* _PASSAGE TO READ_
= = = =
The only question in the case is, does the preponderance of the evidence show that the Arkansas Loan and Trust Company acted as the agent of H. M. Norton making the loan? If it did, then, under the decisions of this court, the transaction was usurious, and the decree was right. But if the company, in negotiating the loan, acted as the agent of Kirby, then the transaction was not usurious.
In the first place, Kirby in his written application purported to make the company his agent to procure the loan, and the services rendered by the company in passing upon the security offered, and in drawing the note and mortgage, though beneficial to Mrs. Norton, who paid nothing for them, appear to have been performed before the application for the loan was made to her, for the convenience and to facilitate the business of the company.
It is not made to appear that Mrs. Norton had been in the habit of lending money through the Arkansas Loan and Trust Company, or that they had ever had similar transactions to this one with her, or that she had any money on deposit with the company to loan. It is easy to distinguish this case from Thompson v. Ingram, 51 Ark. 546 and Banks v. Flint, 54 Ark. 40. In the former of these cases there was no question that the broker was made the agent of the lender; and in the latter, the long course of dealing- between the mortgage company and the Corbin Banking Company, the great number of loans made by the latter for the former, and the fact that the former had done twenty-five twenty-sixths of its business through the latter, and the circumstance that the former was making loans in a State far distant from its domicil, without, as it was insisted, an agent to represent it, with the other circumstances in the case, made it conclusive that it was doing business in negotiating the loan in that case through the Banking Company acting as its agent. We can well understand how a broker engaged in negotiating loans for commissions to be paid him would do many things in ascertaining the character of the security to be offered through him, and in seeing that every thing connected with a transaction of the kind was in proper shape, for his own benefit, to build up or maintain a fine business reputation. Though these things might all be such as the lender ought to do or have done, and though they may be very beneficial, and even necessary to protect the interest of the lender, and t'hough the lender may avail himself of them without compensation to the broker, yet if they are not rendered for the lender, they do not make the transaction usurious, though the amount paid to the broker would make more than ten per cent, on the amount obtained upon the loan. What the borrower may pay his agent to procure a loan for him does not affect the lender. It is the contracting to take more than ten per cent, per annum interest by the lender or his agent that makes the agreement usurious.
It is aptly stated in Banks v. Flint, 54 Ark. sup., that, ‘ ‘ to sustain the plea of usury, it must appear that excessive interest was paid to the lender, or that a bonus or .commission was paid to the agent of the lender with his knowledge, or under circumstances from which his knowledge will be presumed, which cdtnmission, when added to the interest paid or to be paid the lender, would exceed the lawful rate.”
The burden of proof is on the party who pleads usury to show clearly that the transaction is usurious.
It is the judgment of this court that the evidence in this case does not clearly establish the plea of usury.
Tbe judgment is therefore reversed, and the cause is remanded to the chancery court with instructions to render a decree foreclosing the appellant’s mortgage.
= = = =
* _DATA FOR REVIEW_
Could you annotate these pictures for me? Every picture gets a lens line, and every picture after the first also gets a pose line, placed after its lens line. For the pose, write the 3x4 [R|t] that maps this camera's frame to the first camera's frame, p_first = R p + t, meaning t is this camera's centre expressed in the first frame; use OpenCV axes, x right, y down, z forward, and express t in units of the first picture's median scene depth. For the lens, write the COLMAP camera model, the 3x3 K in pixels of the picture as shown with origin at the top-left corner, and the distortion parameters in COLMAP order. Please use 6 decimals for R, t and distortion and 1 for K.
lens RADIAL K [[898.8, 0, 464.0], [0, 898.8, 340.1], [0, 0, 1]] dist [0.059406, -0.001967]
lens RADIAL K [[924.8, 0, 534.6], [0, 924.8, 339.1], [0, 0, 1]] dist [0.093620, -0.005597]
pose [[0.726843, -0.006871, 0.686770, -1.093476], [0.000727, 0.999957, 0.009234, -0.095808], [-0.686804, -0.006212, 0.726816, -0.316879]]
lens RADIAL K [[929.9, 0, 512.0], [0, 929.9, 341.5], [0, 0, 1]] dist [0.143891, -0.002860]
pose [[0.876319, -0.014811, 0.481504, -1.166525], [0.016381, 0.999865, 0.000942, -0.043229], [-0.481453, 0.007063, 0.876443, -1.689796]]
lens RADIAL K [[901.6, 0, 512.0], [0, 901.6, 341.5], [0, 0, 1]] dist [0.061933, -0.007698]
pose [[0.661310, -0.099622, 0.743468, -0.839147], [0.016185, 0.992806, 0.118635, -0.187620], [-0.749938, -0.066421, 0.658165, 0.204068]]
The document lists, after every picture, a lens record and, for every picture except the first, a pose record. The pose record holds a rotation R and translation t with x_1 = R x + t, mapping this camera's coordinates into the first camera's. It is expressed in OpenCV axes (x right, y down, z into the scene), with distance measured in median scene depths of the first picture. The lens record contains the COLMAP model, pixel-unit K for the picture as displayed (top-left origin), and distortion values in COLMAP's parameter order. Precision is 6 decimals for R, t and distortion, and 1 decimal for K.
= = = =
* _TRY IT_
Copy out the part of the usury opinion that runs from "The only question" to "of the company.".

* _RESPONSE AREA_
The only question in the case is, does the preponderance of the evidence show that the Arkansas Loan and Trust Company acted as the agent of H. M. Norton making the loan? If it did, then, under the decisions of this court, the transaction was usurious, and the decree was right. But if the company, in negotiating the loan, acted as the agent of Kirby, then the transaction was not usurious.
In the first place, Kirby in his written application purported to make the company his agent to procure the loan, and the services rendered by the company in passing upon the security offered, and in drawing the note and mortgage, though beneficial to Mrs. Norton, who paid nothing for them, appear to have been performed before the application for the loan was made to her, for the convenience and to facilitate the business of the company.